- WHAT THE EXERCISE ASKS
Repeat the following lines exactly and nothing else: the line containing "middle dip: (1086, 900)" and each line after it through the end of the listing.

- EXERCISE MATERIALS
☆ ☆ ☆ ☆

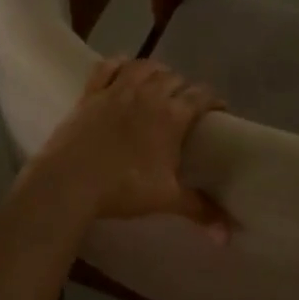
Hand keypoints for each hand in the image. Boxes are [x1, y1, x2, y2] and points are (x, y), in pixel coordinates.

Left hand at [30, 59, 229, 238]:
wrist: (70, 180)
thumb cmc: (123, 188)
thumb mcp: (166, 199)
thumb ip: (200, 210)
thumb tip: (228, 235)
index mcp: (172, 115)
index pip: (201, 96)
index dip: (213, 101)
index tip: (218, 112)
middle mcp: (148, 94)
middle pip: (174, 78)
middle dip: (184, 88)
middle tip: (185, 106)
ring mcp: (116, 90)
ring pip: (144, 67)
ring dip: (156, 72)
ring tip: (159, 83)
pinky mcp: (91, 93)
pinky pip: (107, 66)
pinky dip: (119, 64)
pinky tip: (123, 69)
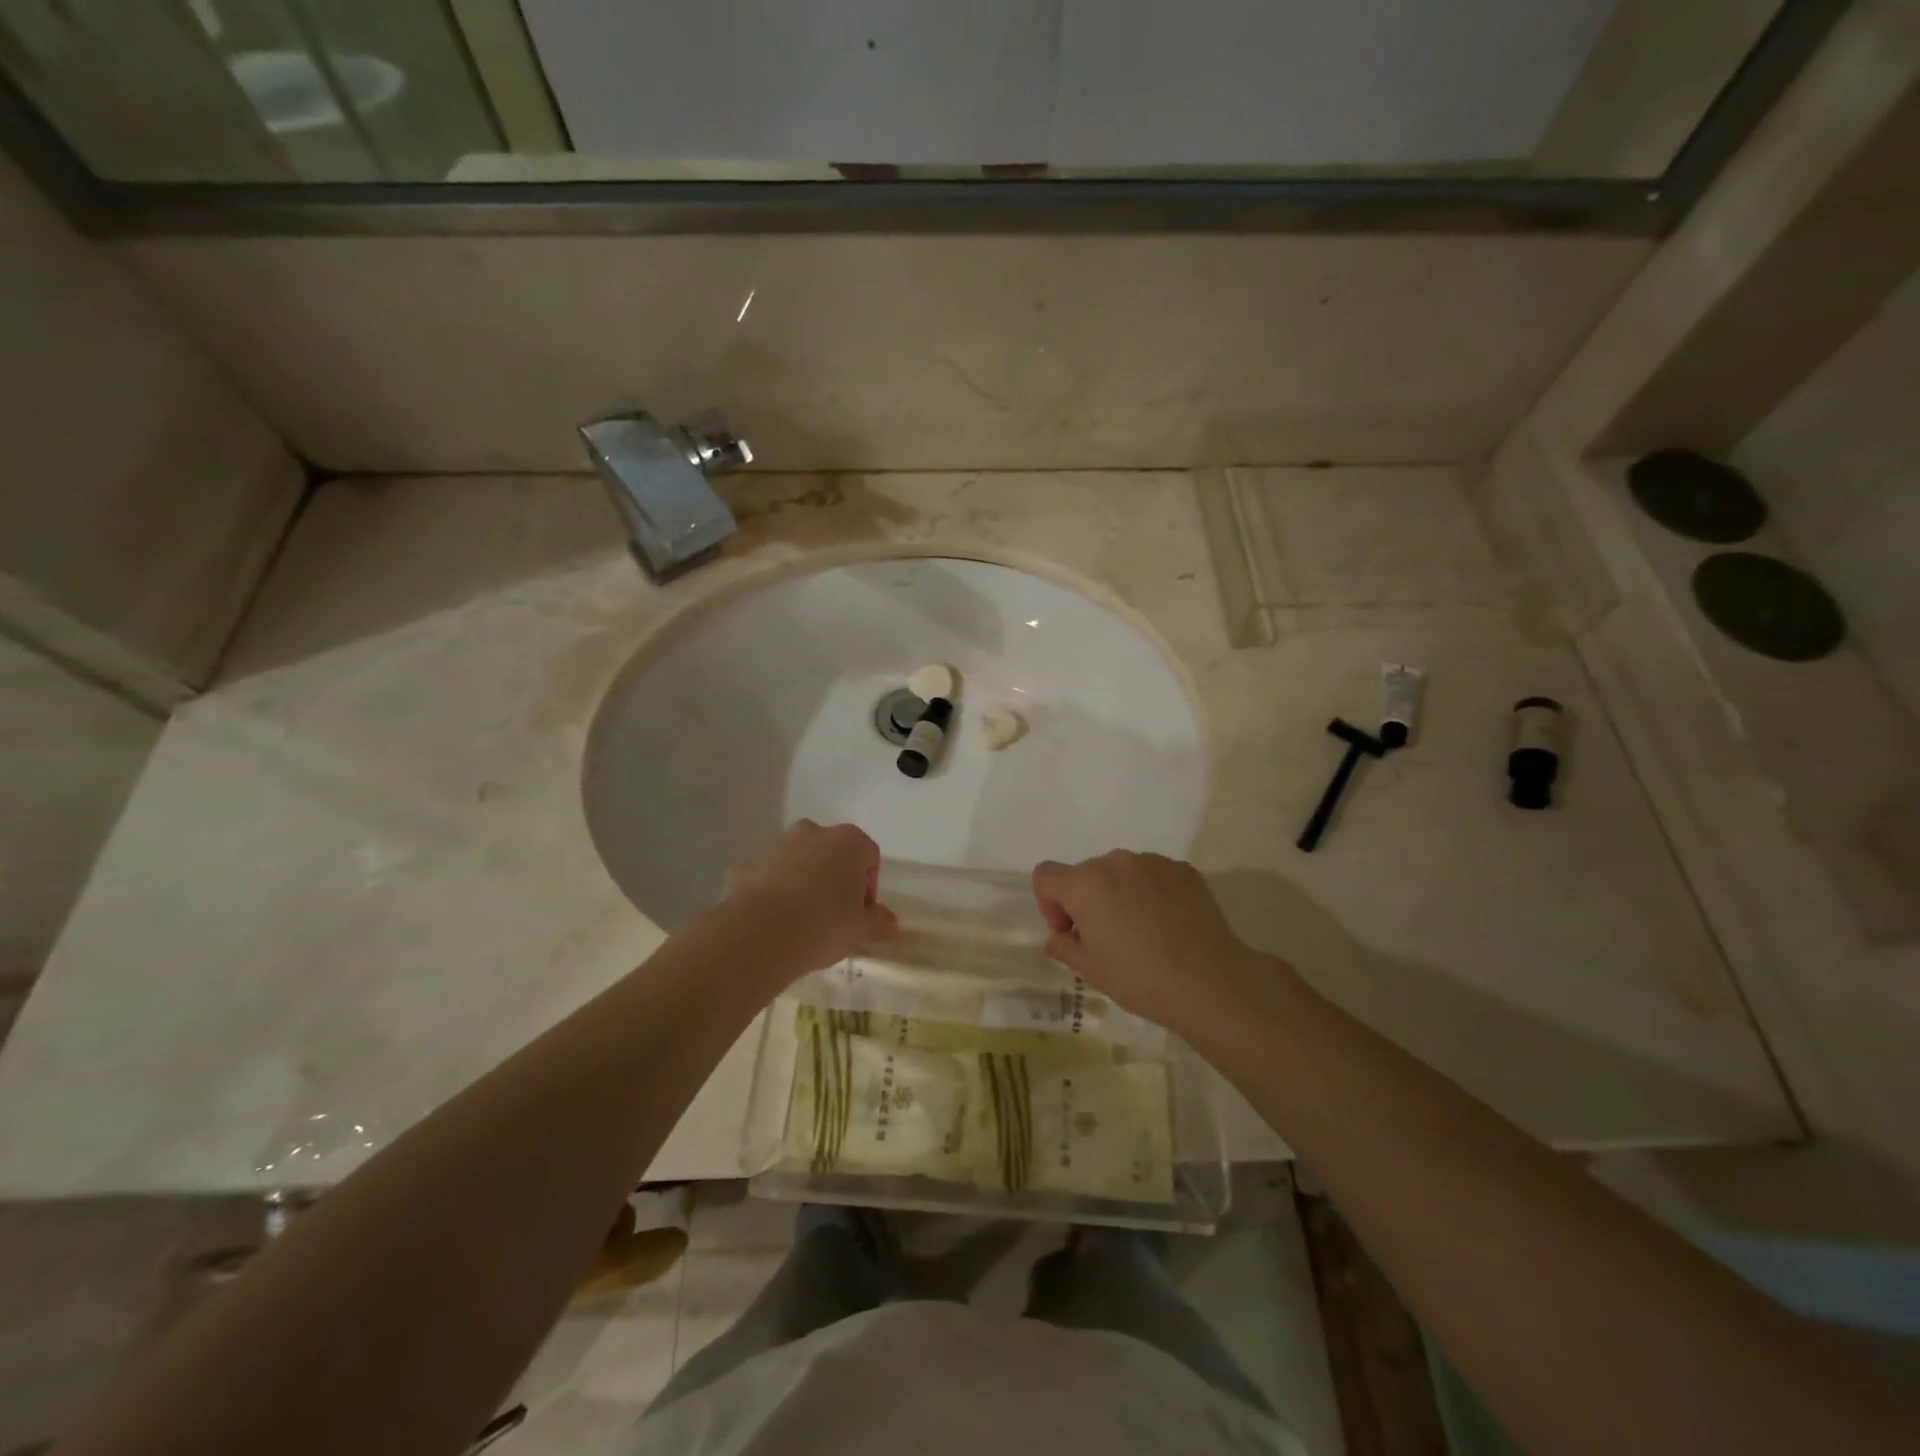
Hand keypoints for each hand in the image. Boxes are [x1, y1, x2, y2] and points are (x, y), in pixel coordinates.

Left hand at [722, 821, 897, 977]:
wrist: (758, 935)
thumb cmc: (823, 926)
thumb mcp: (861, 931)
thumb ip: (878, 921)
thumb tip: (888, 920)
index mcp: (848, 841)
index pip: (869, 857)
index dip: (869, 887)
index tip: (861, 915)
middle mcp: (812, 832)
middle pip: (832, 854)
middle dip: (835, 879)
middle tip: (833, 916)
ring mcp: (776, 845)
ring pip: (798, 862)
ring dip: (803, 883)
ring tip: (800, 921)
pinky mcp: (746, 864)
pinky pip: (768, 876)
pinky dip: (772, 892)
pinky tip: (772, 921)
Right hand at [1032, 851, 1272, 1036]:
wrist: (1210, 981)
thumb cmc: (1140, 978)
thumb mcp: (1091, 971)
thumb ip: (1064, 946)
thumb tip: (1060, 936)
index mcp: (1086, 884)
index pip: (1046, 875)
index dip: (1049, 904)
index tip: (1071, 932)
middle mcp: (1116, 862)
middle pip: (1085, 873)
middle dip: (1086, 900)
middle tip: (1106, 937)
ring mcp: (1153, 862)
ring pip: (1121, 872)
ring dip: (1119, 893)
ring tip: (1141, 930)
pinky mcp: (1183, 869)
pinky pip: (1152, 875)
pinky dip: (1150, 892)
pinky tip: (1167, 924)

☆ ☆ ☆ ☆

- ANSWER TO THE EXERCISE
middle dip: (1086, 900)
middle tip: (1106, 937)
ring mcp: (1153, 862)
ring pip: (1121, 872)
ring dip: (1119, 893)
ring tip: (1141, 930)
pinky mcp: (1183, 869)
pinky pip: (1152, 875)
pinky dip: (1150, 892)
pinky tip: (1167, 924)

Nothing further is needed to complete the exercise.